▶ **WORK ORDER**:
Report all lines of the data below that hold the word "round".

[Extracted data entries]
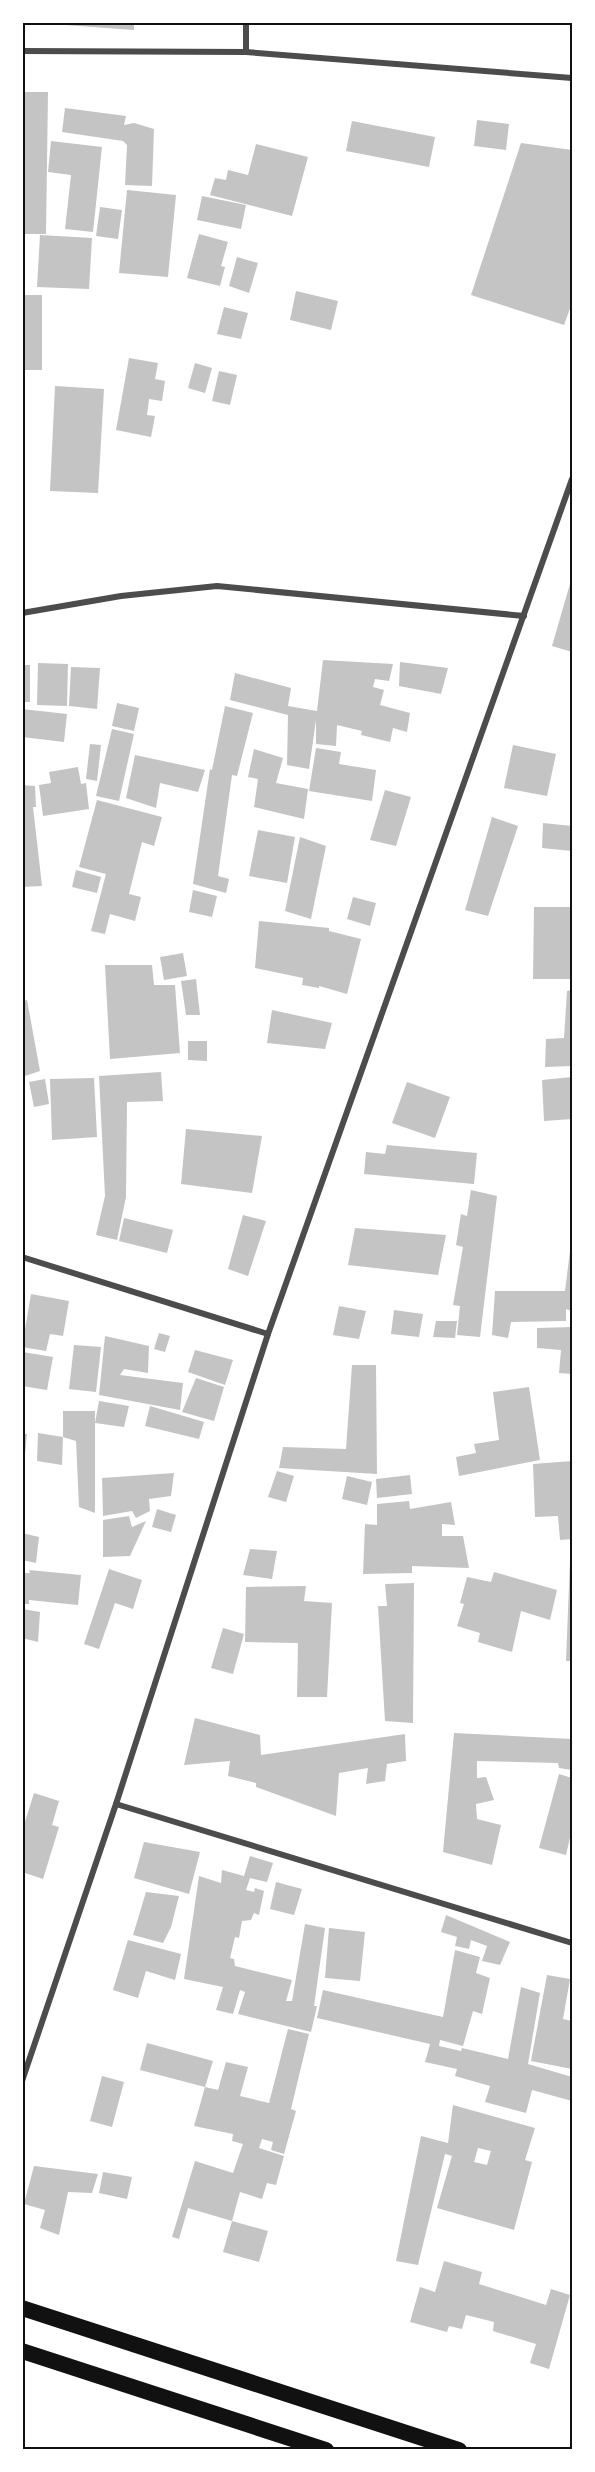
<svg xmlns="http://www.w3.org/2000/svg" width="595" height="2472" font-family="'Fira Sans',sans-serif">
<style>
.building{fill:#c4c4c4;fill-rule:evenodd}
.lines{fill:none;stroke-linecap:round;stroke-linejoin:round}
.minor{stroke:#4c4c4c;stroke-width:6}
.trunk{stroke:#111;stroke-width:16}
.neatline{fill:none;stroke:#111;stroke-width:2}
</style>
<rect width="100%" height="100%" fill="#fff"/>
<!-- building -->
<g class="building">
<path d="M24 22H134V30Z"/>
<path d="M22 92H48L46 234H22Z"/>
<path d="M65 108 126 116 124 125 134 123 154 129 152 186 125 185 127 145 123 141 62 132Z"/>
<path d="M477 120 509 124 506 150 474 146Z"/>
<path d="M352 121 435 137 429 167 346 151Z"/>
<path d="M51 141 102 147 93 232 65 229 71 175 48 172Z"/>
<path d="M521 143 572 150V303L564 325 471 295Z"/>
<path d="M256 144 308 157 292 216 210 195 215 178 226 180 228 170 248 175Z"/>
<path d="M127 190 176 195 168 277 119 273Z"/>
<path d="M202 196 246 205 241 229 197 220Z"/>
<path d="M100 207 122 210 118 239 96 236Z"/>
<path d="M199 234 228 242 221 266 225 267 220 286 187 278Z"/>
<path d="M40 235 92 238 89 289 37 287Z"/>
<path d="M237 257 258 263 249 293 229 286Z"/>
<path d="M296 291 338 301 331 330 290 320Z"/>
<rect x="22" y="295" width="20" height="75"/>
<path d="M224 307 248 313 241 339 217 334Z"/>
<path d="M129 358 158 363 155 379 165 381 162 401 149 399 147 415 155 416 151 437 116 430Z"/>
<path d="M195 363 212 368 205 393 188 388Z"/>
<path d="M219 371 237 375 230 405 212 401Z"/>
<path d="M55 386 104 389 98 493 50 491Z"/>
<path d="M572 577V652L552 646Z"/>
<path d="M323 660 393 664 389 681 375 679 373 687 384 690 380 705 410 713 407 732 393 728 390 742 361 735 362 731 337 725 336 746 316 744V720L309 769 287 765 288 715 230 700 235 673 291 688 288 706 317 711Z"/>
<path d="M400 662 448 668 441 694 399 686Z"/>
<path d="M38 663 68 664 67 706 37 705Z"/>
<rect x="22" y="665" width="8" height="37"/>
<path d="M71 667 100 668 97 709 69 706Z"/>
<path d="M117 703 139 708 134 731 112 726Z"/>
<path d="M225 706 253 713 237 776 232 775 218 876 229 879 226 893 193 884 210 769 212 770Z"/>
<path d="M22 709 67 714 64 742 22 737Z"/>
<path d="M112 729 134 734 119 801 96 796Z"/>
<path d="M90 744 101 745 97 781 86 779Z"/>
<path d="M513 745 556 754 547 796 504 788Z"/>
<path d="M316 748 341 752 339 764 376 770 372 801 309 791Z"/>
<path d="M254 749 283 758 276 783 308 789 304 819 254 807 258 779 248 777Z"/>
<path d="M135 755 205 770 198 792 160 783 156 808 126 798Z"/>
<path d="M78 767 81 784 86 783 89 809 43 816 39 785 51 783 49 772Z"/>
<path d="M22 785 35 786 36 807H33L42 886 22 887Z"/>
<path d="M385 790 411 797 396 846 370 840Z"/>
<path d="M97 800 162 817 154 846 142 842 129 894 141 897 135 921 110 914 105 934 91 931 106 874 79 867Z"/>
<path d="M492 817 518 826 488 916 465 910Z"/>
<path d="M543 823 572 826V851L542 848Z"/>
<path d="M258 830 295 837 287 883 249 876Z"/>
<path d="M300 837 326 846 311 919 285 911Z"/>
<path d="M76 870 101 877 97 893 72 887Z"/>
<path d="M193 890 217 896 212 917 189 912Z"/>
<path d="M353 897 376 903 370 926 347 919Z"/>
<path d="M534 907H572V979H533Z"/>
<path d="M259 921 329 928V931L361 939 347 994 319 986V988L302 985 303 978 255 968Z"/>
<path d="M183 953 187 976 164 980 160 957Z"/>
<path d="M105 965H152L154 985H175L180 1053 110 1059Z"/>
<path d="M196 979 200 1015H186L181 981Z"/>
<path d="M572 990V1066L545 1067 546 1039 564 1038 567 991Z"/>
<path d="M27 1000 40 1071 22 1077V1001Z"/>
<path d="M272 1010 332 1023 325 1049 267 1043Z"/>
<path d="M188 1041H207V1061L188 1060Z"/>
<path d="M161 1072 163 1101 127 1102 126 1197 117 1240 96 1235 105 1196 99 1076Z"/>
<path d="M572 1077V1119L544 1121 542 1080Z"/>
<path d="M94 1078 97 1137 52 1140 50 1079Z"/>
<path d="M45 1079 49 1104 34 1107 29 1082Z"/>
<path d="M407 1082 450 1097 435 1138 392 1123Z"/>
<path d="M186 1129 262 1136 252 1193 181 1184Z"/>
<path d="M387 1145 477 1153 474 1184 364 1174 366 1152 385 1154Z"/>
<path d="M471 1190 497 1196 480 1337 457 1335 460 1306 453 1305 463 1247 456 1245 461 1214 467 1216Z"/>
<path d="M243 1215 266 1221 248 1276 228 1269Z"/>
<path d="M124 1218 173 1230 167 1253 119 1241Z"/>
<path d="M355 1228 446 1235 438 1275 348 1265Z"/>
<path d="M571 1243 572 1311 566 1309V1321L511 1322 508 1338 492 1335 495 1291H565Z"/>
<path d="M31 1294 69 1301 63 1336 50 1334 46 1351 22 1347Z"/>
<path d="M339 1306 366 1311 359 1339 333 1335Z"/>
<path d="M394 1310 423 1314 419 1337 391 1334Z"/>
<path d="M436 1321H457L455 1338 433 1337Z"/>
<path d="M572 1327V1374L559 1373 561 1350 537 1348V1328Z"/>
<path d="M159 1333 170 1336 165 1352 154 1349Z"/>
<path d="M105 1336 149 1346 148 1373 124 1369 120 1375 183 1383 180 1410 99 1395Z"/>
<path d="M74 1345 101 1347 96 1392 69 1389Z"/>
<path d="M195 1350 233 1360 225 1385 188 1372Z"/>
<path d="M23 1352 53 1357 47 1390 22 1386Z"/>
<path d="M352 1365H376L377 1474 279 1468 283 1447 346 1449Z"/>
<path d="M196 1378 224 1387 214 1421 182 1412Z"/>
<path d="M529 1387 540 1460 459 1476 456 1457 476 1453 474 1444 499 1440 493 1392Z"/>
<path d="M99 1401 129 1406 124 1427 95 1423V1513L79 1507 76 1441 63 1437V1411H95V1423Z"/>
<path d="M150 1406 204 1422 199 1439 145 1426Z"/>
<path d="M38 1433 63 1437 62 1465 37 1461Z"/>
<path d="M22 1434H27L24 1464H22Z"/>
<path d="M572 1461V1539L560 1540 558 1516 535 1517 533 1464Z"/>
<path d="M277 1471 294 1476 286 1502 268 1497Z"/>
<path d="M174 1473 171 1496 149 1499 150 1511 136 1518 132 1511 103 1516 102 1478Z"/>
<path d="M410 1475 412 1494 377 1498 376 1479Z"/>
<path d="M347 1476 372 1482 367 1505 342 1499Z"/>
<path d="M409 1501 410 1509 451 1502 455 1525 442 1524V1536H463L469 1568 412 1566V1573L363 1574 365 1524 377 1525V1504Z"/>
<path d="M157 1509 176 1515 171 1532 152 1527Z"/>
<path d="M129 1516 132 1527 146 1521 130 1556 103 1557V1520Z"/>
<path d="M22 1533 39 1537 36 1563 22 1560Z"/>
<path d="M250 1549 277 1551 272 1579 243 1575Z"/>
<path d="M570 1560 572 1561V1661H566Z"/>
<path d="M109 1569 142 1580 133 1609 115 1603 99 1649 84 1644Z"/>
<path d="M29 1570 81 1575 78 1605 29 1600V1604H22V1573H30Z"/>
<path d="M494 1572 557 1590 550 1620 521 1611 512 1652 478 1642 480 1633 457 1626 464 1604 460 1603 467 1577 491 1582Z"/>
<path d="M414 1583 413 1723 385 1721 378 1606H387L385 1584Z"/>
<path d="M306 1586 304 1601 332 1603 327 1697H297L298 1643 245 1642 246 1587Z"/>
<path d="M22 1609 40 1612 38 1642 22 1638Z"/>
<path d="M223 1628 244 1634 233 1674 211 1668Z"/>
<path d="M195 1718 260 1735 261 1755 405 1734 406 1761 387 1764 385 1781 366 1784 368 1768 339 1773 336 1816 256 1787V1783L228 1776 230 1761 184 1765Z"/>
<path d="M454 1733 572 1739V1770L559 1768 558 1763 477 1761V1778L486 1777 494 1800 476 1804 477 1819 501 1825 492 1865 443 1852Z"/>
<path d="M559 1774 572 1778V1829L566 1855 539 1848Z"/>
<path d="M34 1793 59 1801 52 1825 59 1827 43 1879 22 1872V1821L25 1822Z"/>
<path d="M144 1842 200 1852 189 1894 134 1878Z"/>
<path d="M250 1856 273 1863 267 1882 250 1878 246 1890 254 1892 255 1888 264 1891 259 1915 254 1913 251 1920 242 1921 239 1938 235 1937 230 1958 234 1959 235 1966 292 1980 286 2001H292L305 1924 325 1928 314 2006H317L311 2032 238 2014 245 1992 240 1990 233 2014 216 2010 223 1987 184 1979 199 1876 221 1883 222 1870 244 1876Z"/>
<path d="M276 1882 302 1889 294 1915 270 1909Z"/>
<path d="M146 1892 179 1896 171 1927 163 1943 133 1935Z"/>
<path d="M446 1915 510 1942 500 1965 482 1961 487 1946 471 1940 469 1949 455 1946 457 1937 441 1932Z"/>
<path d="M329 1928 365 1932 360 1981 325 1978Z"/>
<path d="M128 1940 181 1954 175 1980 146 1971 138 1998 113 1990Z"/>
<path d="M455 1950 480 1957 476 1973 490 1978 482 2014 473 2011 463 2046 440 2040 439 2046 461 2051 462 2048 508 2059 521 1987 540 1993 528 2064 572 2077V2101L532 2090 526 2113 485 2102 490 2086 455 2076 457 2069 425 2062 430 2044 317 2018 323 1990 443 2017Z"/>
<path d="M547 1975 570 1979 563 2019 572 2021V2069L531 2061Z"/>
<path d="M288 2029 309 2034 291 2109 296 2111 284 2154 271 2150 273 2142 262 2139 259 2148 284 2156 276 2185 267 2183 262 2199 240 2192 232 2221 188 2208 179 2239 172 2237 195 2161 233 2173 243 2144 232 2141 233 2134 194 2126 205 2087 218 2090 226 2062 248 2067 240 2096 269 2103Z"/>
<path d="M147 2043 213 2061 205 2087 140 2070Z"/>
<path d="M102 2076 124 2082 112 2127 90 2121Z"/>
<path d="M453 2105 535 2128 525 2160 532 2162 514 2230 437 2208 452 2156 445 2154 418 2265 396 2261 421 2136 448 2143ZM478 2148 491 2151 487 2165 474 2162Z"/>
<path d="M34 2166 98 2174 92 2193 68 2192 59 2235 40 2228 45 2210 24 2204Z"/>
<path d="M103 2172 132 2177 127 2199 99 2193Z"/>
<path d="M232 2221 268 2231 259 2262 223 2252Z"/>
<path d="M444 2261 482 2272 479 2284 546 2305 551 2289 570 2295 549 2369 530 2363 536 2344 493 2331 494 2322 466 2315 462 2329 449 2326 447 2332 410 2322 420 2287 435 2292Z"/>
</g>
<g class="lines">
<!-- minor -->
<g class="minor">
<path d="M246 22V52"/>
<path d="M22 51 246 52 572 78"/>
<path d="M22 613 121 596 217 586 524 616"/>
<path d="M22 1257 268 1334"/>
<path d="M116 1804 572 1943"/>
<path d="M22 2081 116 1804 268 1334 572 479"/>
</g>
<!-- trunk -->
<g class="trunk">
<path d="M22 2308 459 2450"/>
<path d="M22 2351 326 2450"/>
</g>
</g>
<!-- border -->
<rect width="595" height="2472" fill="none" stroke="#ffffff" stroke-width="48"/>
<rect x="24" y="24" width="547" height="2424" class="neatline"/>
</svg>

* * *

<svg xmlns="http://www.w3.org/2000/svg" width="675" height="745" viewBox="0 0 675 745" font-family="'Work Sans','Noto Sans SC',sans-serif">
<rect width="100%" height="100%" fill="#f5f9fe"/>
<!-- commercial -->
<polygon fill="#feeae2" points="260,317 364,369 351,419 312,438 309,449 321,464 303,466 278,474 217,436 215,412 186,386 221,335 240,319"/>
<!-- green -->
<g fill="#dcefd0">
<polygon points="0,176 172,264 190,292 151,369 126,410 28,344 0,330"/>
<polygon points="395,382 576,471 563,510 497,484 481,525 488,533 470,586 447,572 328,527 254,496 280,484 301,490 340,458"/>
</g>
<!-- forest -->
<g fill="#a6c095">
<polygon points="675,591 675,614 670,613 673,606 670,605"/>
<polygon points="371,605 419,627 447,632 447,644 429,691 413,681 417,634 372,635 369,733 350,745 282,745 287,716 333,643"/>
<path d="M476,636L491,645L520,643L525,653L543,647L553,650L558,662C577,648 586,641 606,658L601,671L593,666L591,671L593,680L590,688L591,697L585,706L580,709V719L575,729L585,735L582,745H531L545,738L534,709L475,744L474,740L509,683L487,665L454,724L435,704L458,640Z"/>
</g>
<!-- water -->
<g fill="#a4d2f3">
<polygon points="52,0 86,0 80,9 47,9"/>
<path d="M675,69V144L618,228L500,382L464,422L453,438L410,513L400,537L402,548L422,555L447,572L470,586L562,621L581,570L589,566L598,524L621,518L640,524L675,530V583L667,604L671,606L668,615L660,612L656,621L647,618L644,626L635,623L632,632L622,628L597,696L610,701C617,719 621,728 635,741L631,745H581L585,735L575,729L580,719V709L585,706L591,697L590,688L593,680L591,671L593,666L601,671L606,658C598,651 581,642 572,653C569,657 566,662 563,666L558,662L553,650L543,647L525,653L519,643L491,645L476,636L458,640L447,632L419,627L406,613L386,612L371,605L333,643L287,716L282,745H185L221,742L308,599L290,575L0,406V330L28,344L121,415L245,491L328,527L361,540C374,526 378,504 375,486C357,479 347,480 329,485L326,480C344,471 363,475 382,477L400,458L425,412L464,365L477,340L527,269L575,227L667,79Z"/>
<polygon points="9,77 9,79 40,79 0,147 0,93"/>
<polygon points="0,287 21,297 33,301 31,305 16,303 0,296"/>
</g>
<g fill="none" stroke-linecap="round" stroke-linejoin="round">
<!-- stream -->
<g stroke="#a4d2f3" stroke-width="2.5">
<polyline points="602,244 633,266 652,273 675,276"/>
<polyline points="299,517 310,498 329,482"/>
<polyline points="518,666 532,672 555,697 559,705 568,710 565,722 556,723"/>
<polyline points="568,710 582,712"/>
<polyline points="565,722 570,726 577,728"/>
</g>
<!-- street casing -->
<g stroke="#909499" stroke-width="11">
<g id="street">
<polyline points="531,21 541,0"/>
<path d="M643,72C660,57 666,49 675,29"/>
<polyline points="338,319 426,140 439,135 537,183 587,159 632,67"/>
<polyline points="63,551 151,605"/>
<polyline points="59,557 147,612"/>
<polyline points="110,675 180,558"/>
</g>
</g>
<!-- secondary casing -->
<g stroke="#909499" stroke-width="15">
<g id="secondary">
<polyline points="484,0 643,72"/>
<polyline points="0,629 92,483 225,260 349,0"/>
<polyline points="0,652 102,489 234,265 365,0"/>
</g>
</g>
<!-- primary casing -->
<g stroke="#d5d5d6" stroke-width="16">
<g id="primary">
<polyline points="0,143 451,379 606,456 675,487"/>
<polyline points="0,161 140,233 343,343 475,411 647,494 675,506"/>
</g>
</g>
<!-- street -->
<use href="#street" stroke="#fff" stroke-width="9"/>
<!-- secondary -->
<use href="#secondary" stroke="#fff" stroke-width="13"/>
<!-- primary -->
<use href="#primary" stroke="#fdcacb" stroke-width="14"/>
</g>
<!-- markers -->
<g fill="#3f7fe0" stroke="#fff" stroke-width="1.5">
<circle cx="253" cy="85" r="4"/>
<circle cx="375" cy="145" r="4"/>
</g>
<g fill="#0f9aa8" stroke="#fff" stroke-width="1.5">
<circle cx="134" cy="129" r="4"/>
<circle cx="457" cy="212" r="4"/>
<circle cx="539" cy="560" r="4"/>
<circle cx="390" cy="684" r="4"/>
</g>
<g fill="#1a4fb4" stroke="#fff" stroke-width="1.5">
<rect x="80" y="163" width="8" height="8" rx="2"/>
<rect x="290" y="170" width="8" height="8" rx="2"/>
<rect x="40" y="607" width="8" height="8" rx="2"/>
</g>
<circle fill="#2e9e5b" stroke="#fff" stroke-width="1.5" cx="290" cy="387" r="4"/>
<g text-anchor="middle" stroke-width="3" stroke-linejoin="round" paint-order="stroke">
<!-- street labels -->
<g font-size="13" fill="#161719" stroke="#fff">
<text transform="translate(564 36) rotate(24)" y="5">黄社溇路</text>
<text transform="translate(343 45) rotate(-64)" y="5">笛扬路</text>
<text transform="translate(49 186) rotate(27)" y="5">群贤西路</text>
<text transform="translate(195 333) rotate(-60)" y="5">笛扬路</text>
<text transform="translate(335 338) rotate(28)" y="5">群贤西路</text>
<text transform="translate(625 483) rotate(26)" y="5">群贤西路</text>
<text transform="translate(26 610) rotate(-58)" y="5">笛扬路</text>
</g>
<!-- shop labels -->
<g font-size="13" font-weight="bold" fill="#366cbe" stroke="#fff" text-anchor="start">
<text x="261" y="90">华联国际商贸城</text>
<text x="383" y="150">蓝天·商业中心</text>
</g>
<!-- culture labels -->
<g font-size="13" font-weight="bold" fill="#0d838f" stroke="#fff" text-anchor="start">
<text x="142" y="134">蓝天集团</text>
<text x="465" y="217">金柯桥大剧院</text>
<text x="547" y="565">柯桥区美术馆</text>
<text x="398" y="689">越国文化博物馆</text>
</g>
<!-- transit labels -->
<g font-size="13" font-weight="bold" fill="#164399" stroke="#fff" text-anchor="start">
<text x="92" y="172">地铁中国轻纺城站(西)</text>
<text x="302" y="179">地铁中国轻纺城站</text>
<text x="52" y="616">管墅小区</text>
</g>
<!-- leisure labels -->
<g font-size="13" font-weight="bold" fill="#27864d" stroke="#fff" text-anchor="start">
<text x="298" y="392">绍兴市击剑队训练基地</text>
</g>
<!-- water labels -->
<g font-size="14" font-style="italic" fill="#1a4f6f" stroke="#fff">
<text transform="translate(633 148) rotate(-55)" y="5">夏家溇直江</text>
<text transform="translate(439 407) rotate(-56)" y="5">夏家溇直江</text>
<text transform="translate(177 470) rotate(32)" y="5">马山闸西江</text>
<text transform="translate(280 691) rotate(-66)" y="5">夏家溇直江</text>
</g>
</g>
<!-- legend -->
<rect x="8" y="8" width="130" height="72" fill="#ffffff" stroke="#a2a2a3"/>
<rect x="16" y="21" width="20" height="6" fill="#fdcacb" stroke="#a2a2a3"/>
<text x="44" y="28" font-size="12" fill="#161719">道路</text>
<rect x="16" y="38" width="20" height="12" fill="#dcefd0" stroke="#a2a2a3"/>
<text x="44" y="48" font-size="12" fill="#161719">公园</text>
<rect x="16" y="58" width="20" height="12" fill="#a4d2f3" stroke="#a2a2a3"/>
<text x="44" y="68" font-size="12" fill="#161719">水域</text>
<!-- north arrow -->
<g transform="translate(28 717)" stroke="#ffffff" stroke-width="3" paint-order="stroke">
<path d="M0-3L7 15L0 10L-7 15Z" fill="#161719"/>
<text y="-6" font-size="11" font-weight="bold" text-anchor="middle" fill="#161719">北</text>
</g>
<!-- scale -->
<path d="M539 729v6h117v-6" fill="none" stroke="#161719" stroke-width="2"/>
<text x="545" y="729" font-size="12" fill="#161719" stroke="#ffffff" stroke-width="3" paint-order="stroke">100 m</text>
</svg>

▶ **ANSWER BOX**:
.lines{fill:none;stroke-linecap:round;stroke-linejoin:round}
<g fill="none" stroke-linecap="round" stroke-linejoin="round">
<g text-anchor="middle" stroke-width="3" stroke-linejoin="round" paint-order="stroke">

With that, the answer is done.